Hemmerich wollte zunächst nichts weiter als abwarten, wollte beobachten, was geschah. Plötzlich, das Boot war noch ziemlich weit entfernt, erstarb das Motorengeräusch, das bis dahin ganz verhalten zu ihm heraufgedrungen war, und gleich darauf sah er Bewegung auf dem Deck. Jemand ließ sich ins Wasser hinunter. Vielleicht waren es auch mehrere. Er hatte zwar seinen Logenplatz, dazu seinen Freund, den Mond, und das bewährte TRINOVID-Glas, aber der Abstieg ins Wasser erfolgte von der ihm abgekehrten Seite des Bootes, und darum konnte er nicht genau erkennen, was da vorging. Doch schon bald darauf entdeckte er drei Gestalten, die sich an den Felsen entlang drückten. Sie trugen Badehosen, er sah ihre hellschimmernden Körper. Aber gewiß trugen sie noch etwas mehr, Messer oder sogar Pistolen, die sie, vielleicht in einem wasserdichten Behälter, trocken ans Ufer gebracht hatten. Jedenfalls würden sie nicht unbewaffnet ins Haus treten.
Drei also, dachte er. Mein Gott, wie wäre es Christiane und mir ergangen, wenn wir – nichtsahnend – den Tag beendet und uns zur Ruhe begeben hätten! Wir wären unsanft aus den Betten geholt, auf ihr Boot verfrachtet und dann wer weiß wohin gebracht worden. Vielleicht wäre es uns wie Victor ergangen, was immer das bedeutet hätte.
Sie waren schnell, huschten lautlos wie Katzen über das unwegsame Gestein, und dann waren sie am Haus.

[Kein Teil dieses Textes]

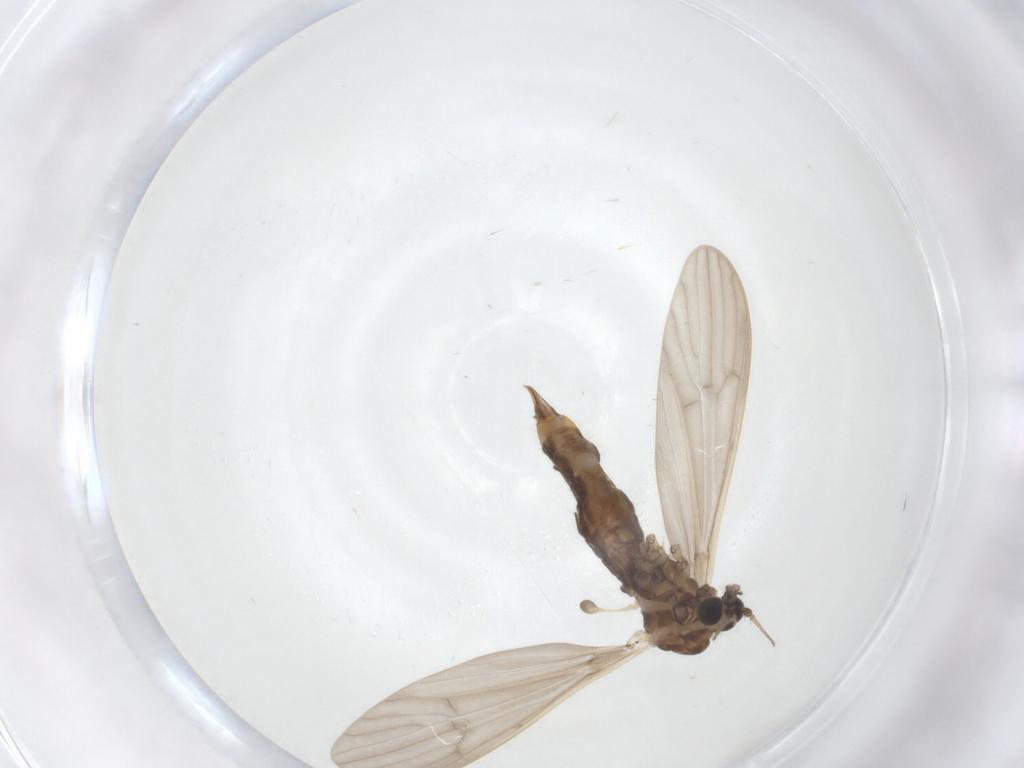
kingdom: Animalia
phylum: Arthropoda
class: Insecta
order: Diptera
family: Limoniidae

Wenn sie jetzt erst nach vorn gehen, überlegte er, werden sie enttäuscht sein, weil der Seat nicht da ist. Aber sie machten sich diese Mühe nicht, hielten sich mit Observierung und Beratung gar nicht erst auf, sondern schritten sofort zur Tat. Sie kletterten auf die Terrasse, und gleich darauf hörte er die Schiebetür gehen. Christiane hatte sich darüber beklagt, daß die schweren, in Metallrahmen gefaßten Scheiben in so stumpfen Schienen liefen und daher viel Lärm machten. Nun half ihm dieser Umstand, einen entscheidenden Schritt seiner Gegner zu verfolgen, denn beobachten konnte er ihr Eintreten nicht. Die Terrasse war von seinem Platz aus nicht voll einzusehen.

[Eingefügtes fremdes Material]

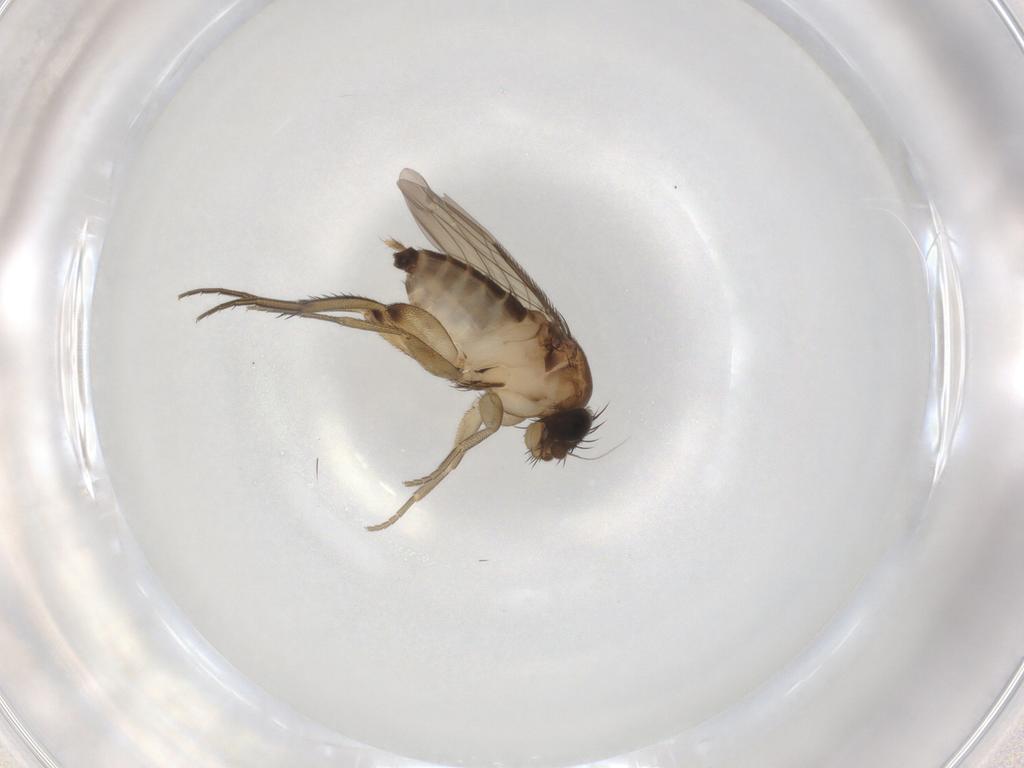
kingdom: Animalia
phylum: Arthropoda
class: Insecta
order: Diptera
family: Phoridae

Sie sind also drinnen! Noch einmal malte er sich aus, was jetzt in den Zimmern geschehen wäre, wenn Christiane und er den Bungalow nicht aufgegeben hätten. Ihm wurde heiß. Er streifte die Wolldecke von den Schultern, spürte seine feuchten Hände.
Was werden sie tun?
Es gab auf der ihm zugekehrten Seite des Hauses keine Fenster, und so konnte er nur vermuten, daß sie im Licht ihrer Taschenlampen die Zimmer durchsuchten. Er stellte sich den Zorn vor, den das leere Nest in ihnen erwecken mußte, und wieder lächelte er. Aber sein Triumph war nicht so groß, daß nicht auch die Angst noch da war, denn er wußte genau. Das böse Spiel war noch lange nicht zu Ende.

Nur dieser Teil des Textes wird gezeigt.